[Written problem A]:
In the passage about a professional baby namer, switch "Humphrey" to "Whitfield" and give the text between "Enter Taylor Humphrey, a" and "child’s yet-to-be-determined personality.", inclusive.
-- Start of Selected text --
A quick Google search for “baby name anxiety” will tell you that new parents are often in for a motherlode of stress when it comes time to name their bundle of joy. In an age where personal branding is everything, parents are doing whatever it takes to ensure their child is named for success — even if that means paying someone else good money to do the job for them.

Enter Taylor Humphrey, a 33-year-old New York–based professional baby namer who will pick the perfect name for your latest little one for the low fee of $1,500 a pop — to start.

In the last year alone, Humphrey helped name over a hundred children, as indecisive parents-to-be tossed their baby-naming books aside in favor of hiring her to curate a list of names tailored to their child’s yet-to-be-determined personality.

Playing the Name Game

As easy as it would be to use a baby-name generator and cash in, Humphrey puts a lot of thought and effort into choosing the right name for each individual child, with a process that begins with a questionnaire and a genealogical investigation, and extends to sourcing inspiration from films, literature, street signs, and current trends. For $10,000, she’ll even deep dive to find a name that complements the parents’ business branding! Humphrey’s services don’t stop there, though; parents are also welcome to hire her as their doula.
-- End of Selected text --
-- Start of Provided entries --
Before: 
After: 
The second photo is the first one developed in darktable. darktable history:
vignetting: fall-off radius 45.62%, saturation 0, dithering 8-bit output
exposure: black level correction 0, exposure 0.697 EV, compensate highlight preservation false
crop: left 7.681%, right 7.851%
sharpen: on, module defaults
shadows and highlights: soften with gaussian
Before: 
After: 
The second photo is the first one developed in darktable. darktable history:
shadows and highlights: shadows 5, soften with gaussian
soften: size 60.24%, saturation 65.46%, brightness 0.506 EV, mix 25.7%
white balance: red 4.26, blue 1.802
-- End of Provided entries --
[Written problem B]:
Rewrite the records from their first line through the line holding "shadows and highlights: soften with gaussian", inclusive, as a JSON list of strings with one string per line and blank lines left out.

[Reply A]:
Enter Taylor Whitfield, a 33-year-old New York–based professional baby namer who will pick the perfect name for your latest little one for the low fee of $1,500 a pop — to start.

In the last year alone, Whitfield helped name over a hundred children, as indecisive parents-to-be tossed their baby-naming books aside in favor of hiring her to curate a list of names tailored to their child’s yet-to-be-determined personality.

[Reply B]:
[
  "Before: ",
  "After: ",
  "The second photo is the first one developed in darktable. darktable history:",
  "vignetting: fall-off radius 45.62%, saturation 0, dithering 8-bit output",
  "exposure: black level correction 0, exposure 0.697 EV, compensate highlight preservation false",
  "crop: left 7.681%, right 7.851%",
  "sharpen: on, module defaults",
  "shadows and highlights: soften with gaussian"
]